Among other things, the essay includes an admirable defense indeed of the great Agatha Christie:
Nothing better demonstrates the dominance of Christie than the way later writers fall over themselves asserting how unlike her they are, dutifully saluting her plot spinning while exaggerating the flatness of her characters and underestimating the subtle charm of her style.
Also I was pleased to see Breen class John Rhode (Major John Street) as one of the "major practitioners" of the Golden Age of detective fiction and to recognize the worthy contributions of such writers as J. J. Connington (Alfred Walter Stewart) and Anthony Wynne (Robert McNair Wilson)--writers who are familiar, I'm sure, to readers of this blog!
"Don't Thrill Me" (2007)--an insightful piece on mystery/crime thrillers that includes this priceless line: "In fact, Dan Brown's novel [The DaVinci Code] works best as an old-fashioned clued detective puzzle, albeit an unusually badly-written one."
Epic fail? |
In "Forensic Failure," Breen rips Cornwell's book for overstating a weak case: "[I]f Cornwell's case went to court, the judge would dismiss it as without merit at the end of the prosecutor's evidence, sparing the defense the need to call any witnesses."

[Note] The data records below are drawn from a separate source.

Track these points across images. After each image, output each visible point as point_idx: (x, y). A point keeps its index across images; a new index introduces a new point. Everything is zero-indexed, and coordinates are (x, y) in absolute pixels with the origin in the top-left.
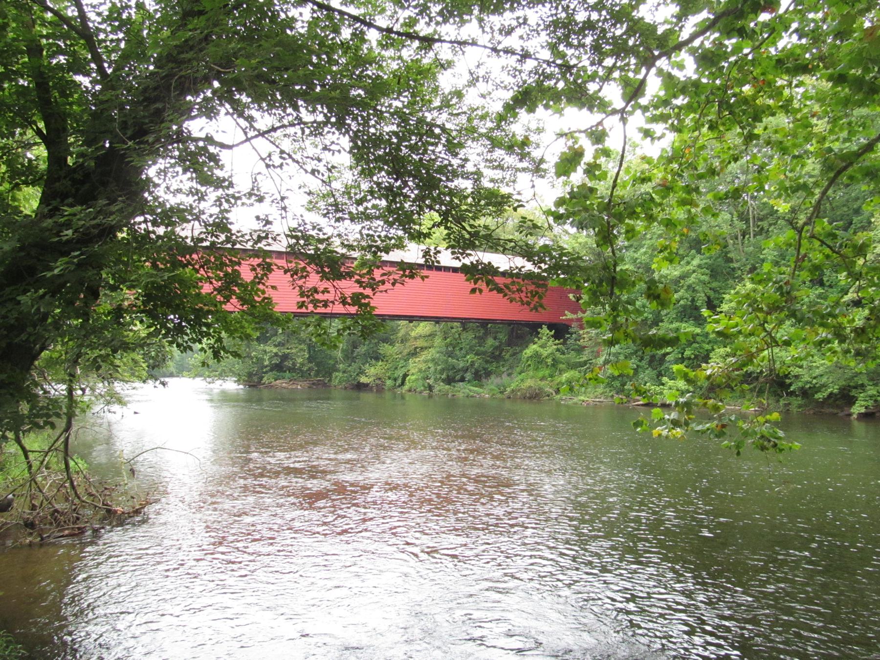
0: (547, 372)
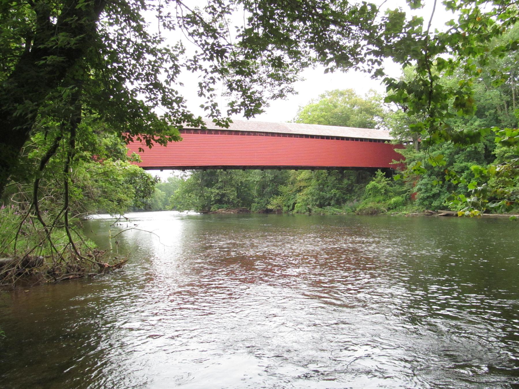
0: (382, 198)
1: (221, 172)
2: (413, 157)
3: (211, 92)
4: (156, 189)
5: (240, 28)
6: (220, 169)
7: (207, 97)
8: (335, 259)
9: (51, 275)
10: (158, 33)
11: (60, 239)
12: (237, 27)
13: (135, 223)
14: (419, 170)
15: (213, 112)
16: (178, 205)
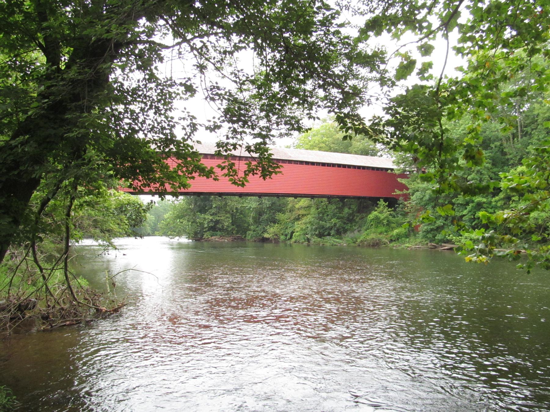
0: (384, 229)
14: (427, 219)
16: (170, 231)
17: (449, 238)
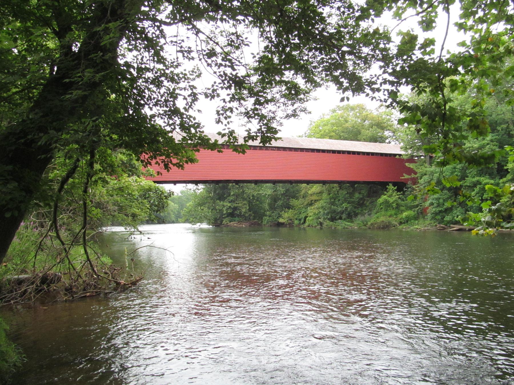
0: (393, 212)
1: (233, 186)
2: (424, 172)
3: (228, 120)
4: (169, 202)
5: (256, 55)
6: (232, 183)
7: (224, 124)
8: (347, 277)
9: (69, 293)
10: (176, 58)
11: (78, 254)
12: (253, 54)
13: (149, 236)
14: (433, 191)
15: (230, 139)
17: (457, 219)
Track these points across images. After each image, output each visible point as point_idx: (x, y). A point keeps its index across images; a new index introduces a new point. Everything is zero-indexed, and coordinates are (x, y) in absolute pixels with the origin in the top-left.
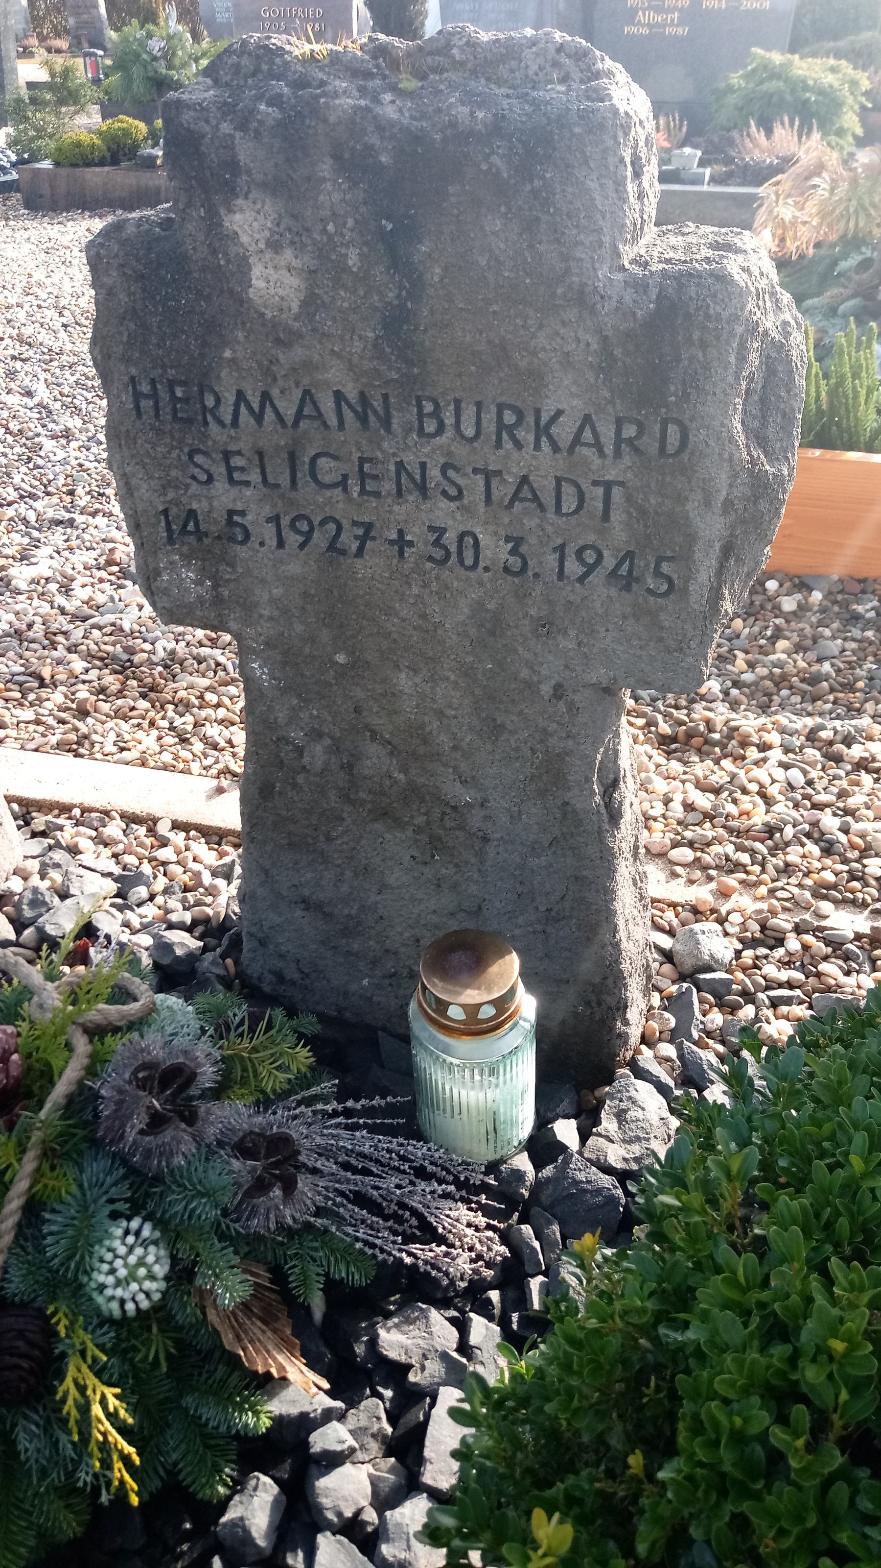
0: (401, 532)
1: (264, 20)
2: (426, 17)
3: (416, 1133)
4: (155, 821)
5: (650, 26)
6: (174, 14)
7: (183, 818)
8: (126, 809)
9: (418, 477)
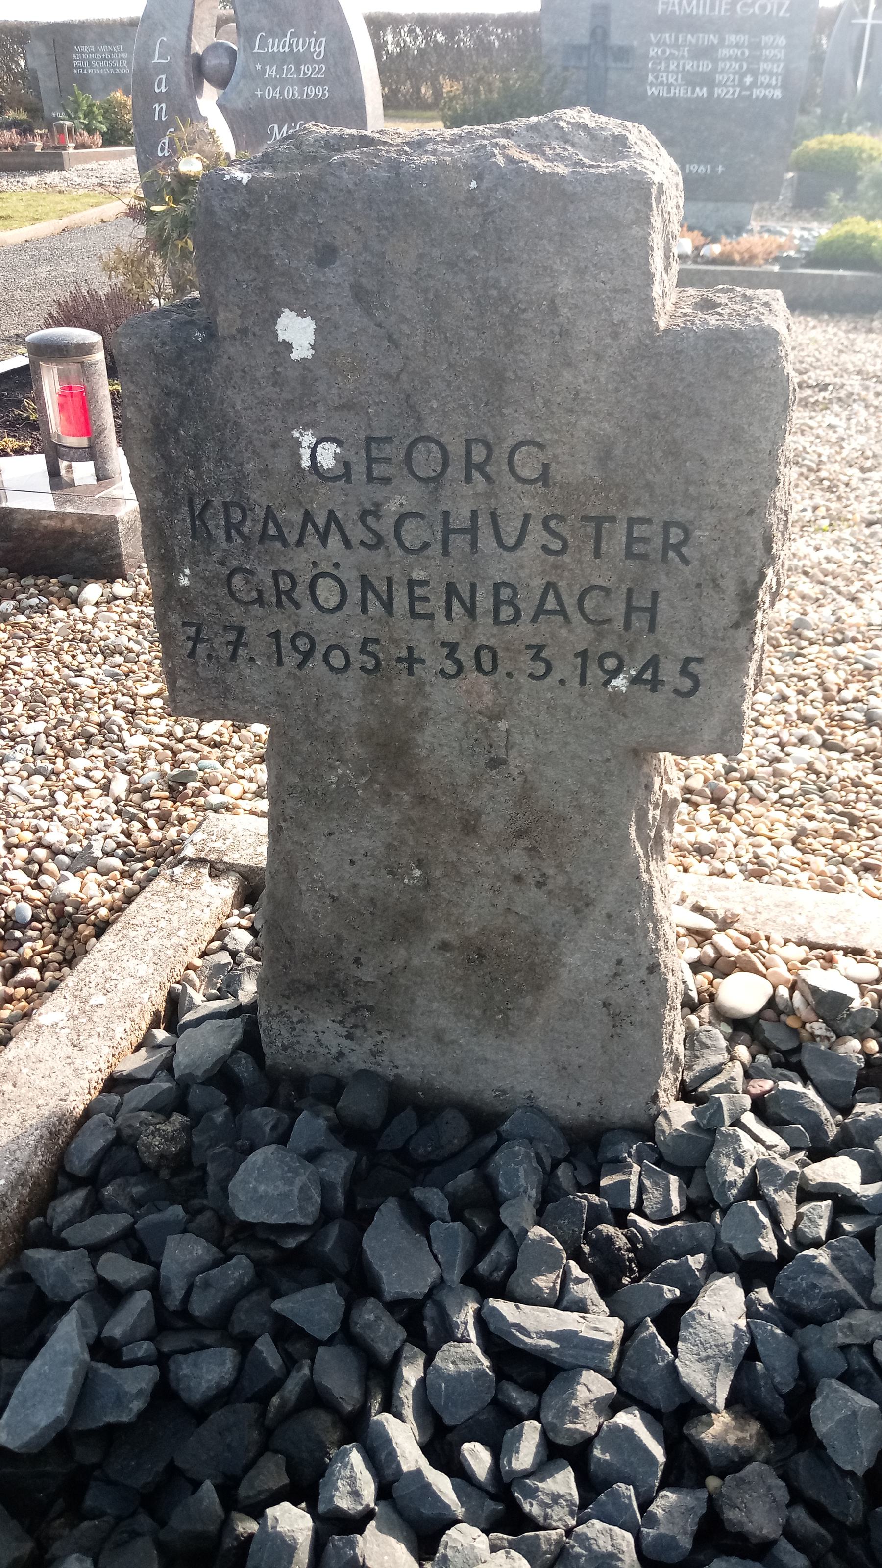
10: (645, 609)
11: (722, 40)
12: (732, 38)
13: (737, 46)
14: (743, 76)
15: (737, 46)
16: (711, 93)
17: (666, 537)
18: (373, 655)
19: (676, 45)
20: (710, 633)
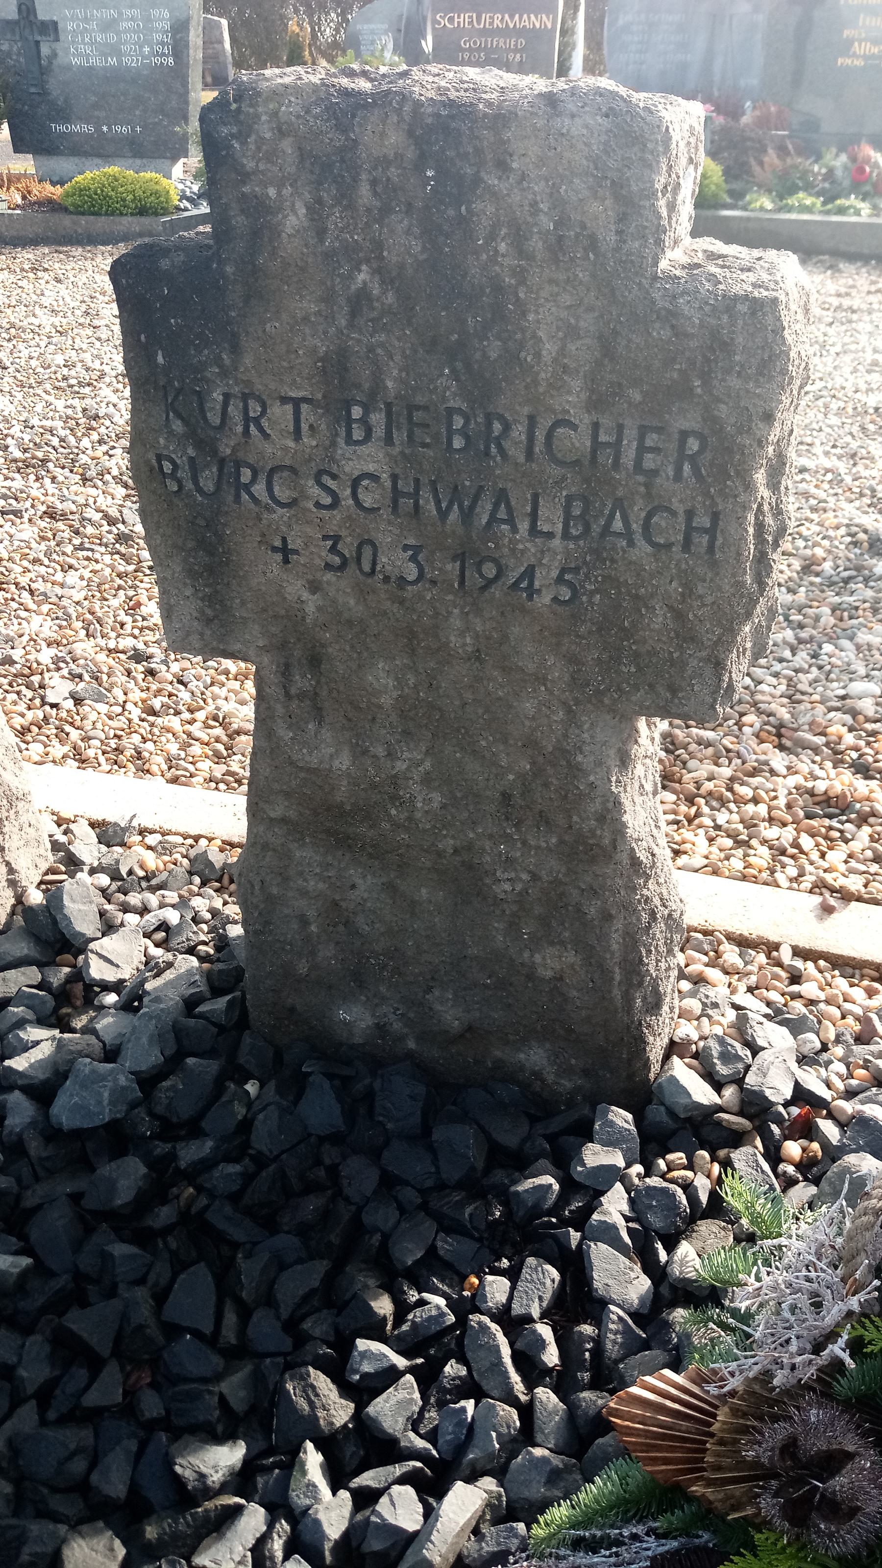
0: (284, 540)
1: (463, 50)
2: (573, 49)
3: (784, 1191)
4: (776, 947)
5: (865, 57)
6: (390, 46)
7: (804, 943)
8: (730, 929)
9: (444, 505)
10: (706, 531)
11: (120, 14)
12: (128, 13)
13: (132, 19)
14: (141, 47)
15: (132, 19)
16: (120, 62)
17: (450, 424)
18: (570, 584)
19: (86, 20)
20: (31, 445)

In "Daddy Did It" Breen deems Hodel's case (against Hodel's own father!) vastly more convincing, though he faults some of its more "fanciful speculations."
Rather witheringly Breen concludes: "Perhaps the next Dahlia book should be an objective assessment of all the competing theories by someone without a dramatic new suspect to advance. But that approach doesn't make for bestsellers."
After decades on the field, Jon L. Breen calls 'em like he sees 'em and, whether you always agree with him or not, you find what he has to say very much worth reading.